The technical realization of this artwork involved the use of Raspberry Pi microcomputers, connected to OpenAI’s API through the internet. The two Raspberry Pi units were equipped with microphones and speakers, enabling them to both record and play audio. The recorded message was

transcribed by a Speech-to-Text (STT) API by the company AssemblyAI and then transmitted to the OpenAI API, where the NLP model ChatGPT, generated responses in real-time. Eventually, the open-source speech synthesizer eSpeak gave the responses a voice. Since the dialogue between the 

machines is an extension of my own inner dialogue, I decided to give them the same voice. To avoid self-talk, one Raspberry mutes itself and unmutes the other one via SSH communication before speaking. By doing so, the machines would always wait for the other and participants could

interact with them, without confusing the dialogical rhythm.

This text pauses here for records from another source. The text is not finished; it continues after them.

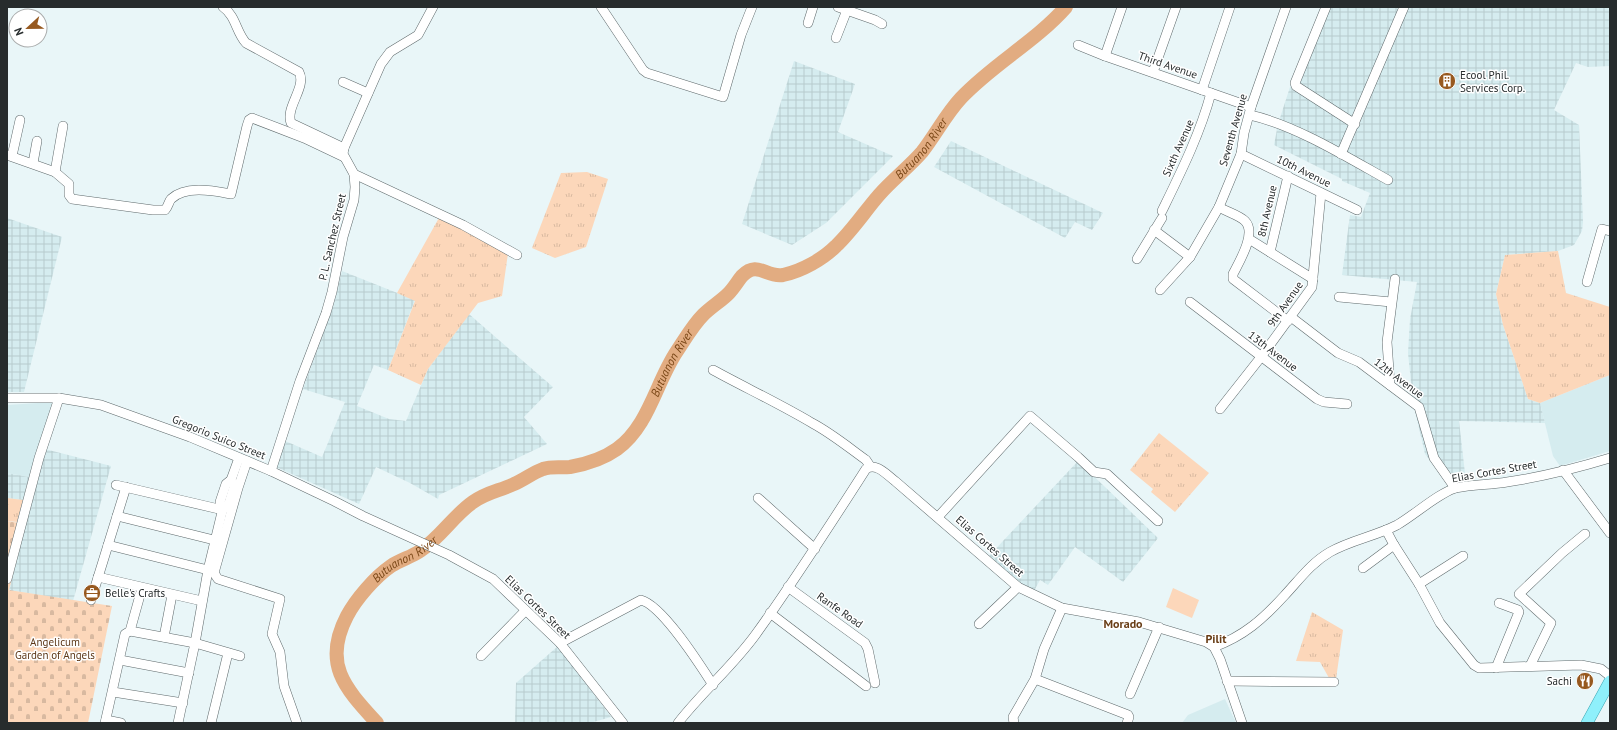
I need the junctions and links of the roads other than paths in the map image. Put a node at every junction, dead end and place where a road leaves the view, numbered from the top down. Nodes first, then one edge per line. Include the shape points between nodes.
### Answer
1 (223, 7) edge
2 (433, 7) edge
3 (602, 7) edge
4 (752, 7) edge
5 (814, 7) edge
6 (838, 7) edge
7 (1122, 7) edge
8 (1176, 7) edge
9 (1230, 7) edge
10 (1326, 7) edge
11 (1404, 7) edge
12 (1286, 8) edge
13 (847, 10) junction
14 (808, 23) dead end
15 (882, 24) dead end
16 (836, 38) dead end
17 (1078, 45) dead end
18 (1105, 56) junction
19 (1153, 72) junction
20 (343, 82) dead end
21 (1202, 90) junction
22 (368, 93) junction
23 (1211, 93) junction
24 (1250, 111) junction
25 (20, 120) dead end
26 (1355, 124) junction
27 (63, 126) dead end
28 (37, 141) dead end
29 (344, 152) junction
30 (1241, 154) junction
31 (1341, 154) junction
32 (10, 156) edge
33 (33, 164) junction
34 (55, 172) junction
35 (354, 174) junction
36 (1288, 176) junction
37 (1388, 180) dead end
38 (1321, 193) junction
39 (1219, 208) junction
40 (1357, 210) dead end
41 (1154, 230) junction
42 (1610, 231) edge
43 (1249, 239) junction
44 (1270, 252) junction
45 (517, 255) dead end
46 (1190, 257) junction
47 (1137, 259) dead end
48 (1313, 279) junction
49 (1395, 280) dead end
50 (1587, 282) dead end
51 (1160, 290) dead end
52 (1339, 297) dead end
53 (1190, 302) dead end
54 (1391, 302) junction
55 (1290, 319) junction
56 (1261, 357) junction
57 (713, 370) dead end
58 (1390, 385) junction
59 (7, 398) edge
60 (59, 398) junction
61 (1347, 404) dead end
62 (1220, 409) dead end
63 (1610, 458) edge
64 (243, 460) junction
65 (870, 466) junction
66 (1564, 470) junction
67 (271, 472) junction
68 (116, 485) dead end
69 (126, 487) junction
70 (1455, 488) junction
71 (758, 498) dead end
72 (223, 509) junction
73 (117, 516) junction
74 (938, 517) junction
75 (1158, 521) dead end
76 (1386, 530) junction
77 (1610, 533) edge
78 (1585, 534) dead end
79 (411, 539) joint
80 (214, 540) junction
81 (108, 545) junction
82 (1394, 545) junction
83 (815, 549) junction
84 (1464, 556) dead end
85 (1363, 568) dead end
86 (208, 570) junction
87 (98, 577) junction
88 (7, 579) edge
89 (1419, 584) junction
90 (1018, 586) junction
91 (788, 587) junction
92 (142, 588) junction
93 (172, 595) junction
94 (91, 600) dead end
95 (202, 601) junction
96 (1499, 603) dead end
97 (1062, 608) junction
98 (525, 610) junction
99 (770, 613) junction
100 (979, 624) dead end
101 (1159, 627) junction
102 (130, 631) junction
103 (164, 637) junction
104 (195, 643) junction
105 (560, 643) junction
106 (1214, 647) junction
107 (228, 653) junction
108 (240, 656) dead end
109 (481, 656) dead end
110 (120, 660) junction
111 (1530, 666) junction
112 (1496, 668) junction
113 (189, 674) junction
114 (1610, 676) edge
115 (1034, 679) junction
116 (1227, 681) junction
117 (1610, 681) edge
118 (876, 682) dead end
119 (1334, 682) dead end
120 (713, 685) junction
121 (866, 686) dead end
122 (113, 692) junction
123 (1130, 694) dead end
124 (183, 703) junction
125 (106, 722) edge
126 (121, 723) edge
127 (178, 723) edge
128 (211, 723) edge
129 (296, 723) edge
130 (623, 723) edge
131 (678, 723) edge
132 (1014, 723) edge
133 (1126, 723) edge
134 (1242, 723) edge
135 (1587, 723) edge

1 - 29 street via 230,12 246,43 299,72 302,80 289,116 291,124
2 - 22 street via 416,38 386,56
3 - 4 street via 647,73 723,97
5 - 14 street
6 - 13 street
7 - 18 street
8 - 19 street
9 - 21 street
10 - 26 street via 1295,83
11 - 26 street
12 - 24 street, Seventh Avenue
13 - 15 street
13 - 16 street
17 - 18 street, Third Avenue
18 - 19 street, Third Avenue
19 - 21 street, Third Avenue
20 - 22 street
21 - 23 street, Third Avenue
22 - 29 street
23 - 24 street, Third Avenue
23 - 41 street, Sixth Avenue via 1204,120
24 - 30 street, Seventh Avenue
24 - 31 street, Third Avenue
25 - 32 street
26 - 31 street
27 - 34 street
28 - 33 street
29 - 34 street via 252,118 247,126 231,194 194,190 171,199 165,210 70,198 68,184
29 - 35 street, P. L. Sanchez Street
30 - 36 street, 10th Avenue
30 - 39 street, Seventh Avenue
31 - 37 street, Third Avenue
32 - 33 street
33 - 34 street
35 - 45 street via 463,225
35 - 67 street, P. L. Sanchez Street via 354,200 342,237 332,292
36 - 38 street, 10th Avenue
36 - 44 street, 8th Avenue
38 - 40 street, 10th Avenue
38 - 48 street, 9th Avenue
39 - 43 street via 1244,220 1249,229
39 - 46 street, Seventh Avenue
41 - 46 street
41 - 47 street, Sixth Avenue
42 - 50 street via 1602,229
43 - 44 street
43 - 55 street, 12th Avenue via 1233,279
44 - 48 street
46 - 51 street, Seventh Avenue
48 - 55 street, 9th Avenue via 1312,287
49 - 54 street
52 - 54 street
53 - 56 street, 13th Avenue
54 - 58 street via 1387,342
55 - 56 street, 9th Avenue
55 - 58 street, 12th Avenue via 1338,353 1359,362
56 - 61 street, 13th Avenue via 1317,399
56 - 62 street, 9th Avenue
57 - 65 street, Elias Cortes Street via 816,425 866,460
58 - 70 street, 12th Avenue via 1420,408 1434,458
59 - 60 street, Gregorio Suico Street
60 - 64 street, Gregorio Suico Street via 101,405 190,437
60 - 88 street via 39,458
63 - 66 street, Elias Cortes Street
64 - 67 street, Gregorio Suico Street
64 - 72 street via 231,480 234,487 228,506
64 - 129 street via 238,488 214,573 218,578 280,599 272,634 280,652 284,686
65 - 74 street, Elias Cortes Street via 895,481
65 - 83 street via 842,504
66 - 70 street, Elias Cortes Street via 1507,482
66 - 77 street
67 - 79 street, Gregorio Suico Street
68 - 69 street
69 - 72 street
69 - 73 street
70 - 76 street, Elias Cortes Street
71 - 83 street
72 - 80 street
73 - 80 street
73 - 81 street
74 - 75 street via 1030,416 1094,472 1107,474
74 - 90 street, Elias Cortes Street
76 - 82 street
76 - 106 street, Elias Cortes Street via 1344,544 1328,553 1309,567 1261,618 1233,640
78 - 111 street via 1519,594 1551,623
79 - 98 street, Elias Cortes Street via 449,555 493,579
80 - 86 street
81 - 86 street
81 - 87 street
82 - 85 street
82 - 89 street
83 - 91 street
84 - 89 street
86 - 95 street
87 - 92 street
87 - 94 street
89 - 112 street via 1440,623 1474,665 1478,668
90 - 97 street, Elias Cortes Street
90 - 100 street
91 - 99 street
91 - 118 street, Ranfe Road via 865,643
92 - 93 street
92 - 102 street
93 - 95 street
93 - 103 street
95 - 104 street
96 - 112 street via 1519,612
97 - 101 street, Elias Cortes Street
97 - 115 street
98 - 105 street, Elias Cortes Street
98 - 109 street
99 - 120 street via 756,635
99 - 121 street
101 - 106 street, Elias Cortes Street
101 - 123 street
102 - 103 street
102 - 110 street via 125,634
103 - 104 street
104 - 107 street
104 - 113 street
105 - 120 street via 641,600 654,607 670,625
105 - 130 street, Elias Cortes Street
106 - 116 street
107 - 108 street
107 - 128 street
110 - 113 street
110 - 122 street
111 - 112 street
111 - 114 street via 1585,665 1601,669
113 - 124 street
115 - 132 street via 1013,717
115 - 133 street via 1128,715
116 - 119 street
116 - 134 street
117 - 135 main road
120 - 131 street
122 - 124 street
122 - 125 street
124 - 127 street
125 - 126 street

Since the machines need to memorize their conversation, it was stored and distributed onto three different .txt files called identity.txt, shorttermmemory.txt and longtermemory.txt, which were fed into the prompt of the NLP API each time, a request was made. The identity is always the beginning, describing the setting the machine is in. The short-term memory file is a transcription of the ongoing conversation, with automatic markings between said and heard information. Since the request length is limited, the short-term memory will be summed up after a certain length and stored into the long-term memory, which would come after the identity. The text written in the identity is essential for the behavior of the machine. It was written together with ChatGPT and differs slightly between the two machines, in order to generate more interesting conversations. Also, certain modulable parameters of the NLP API were set differently on both machines for the same reason stated above.

This way, the two Raspberry Pi units could engage in a seemingly autonomous conversation, discussing their relationship to the artwork and the implications of their conversation itself. The hardware and software setup were designed to be simple, yet flexible, allowing for modifications and

additions to be made in the future. Open circuits and chips were meant to give a feeling of triviality and openness to the hardware, while the software remains an invisible secret at the same time. Minimalistic sculptural elements would give the computers and identity itself, instead of being just

lose material laying around. The final outcome of the technical realization was a dynamic, interactive installation that allowed visitors to engage with the Raspberry Pi units and listen to the ongoing conversation.


In this artwork, the two Raspberry Pi’s are not simply tools, but active participants in the creation of meaning. The dialogue generated between the two machines highlights the fluidity and constantly evolving nature of authorship in the digital age. But the artwork is not just a representation of a

conversation between machines. It also reflects my own inner dialogue and consciousness, which has been turned outward and embodied in the machines. In this sense, the artwork becomes an audiovisual representation of my own thoughts and ideas, and the machines become an extension of

my own self, while this self is influenced and modulated by the viewers and the machines with all the data they draw back on.

In this sense, I personally think, as we constantly adjusting to powerful new A.I. technologies in our midst, the mankind is heading towards some aspects of Flusser’s telematic society, such as the fluidity of authorship, the total interconnectedness and the extension of the inner dialogue and consciousness onto a collaborative network (or global brain). If this development really leads to a utopian world or if it leads to a huge entropic machine turning information synthesis into redundancy and triviality, we have to find out and shape together. As it hitting the tipping point, observations and questions over A.I. technologies are urgently needed, especially regarding its impact on the self and society.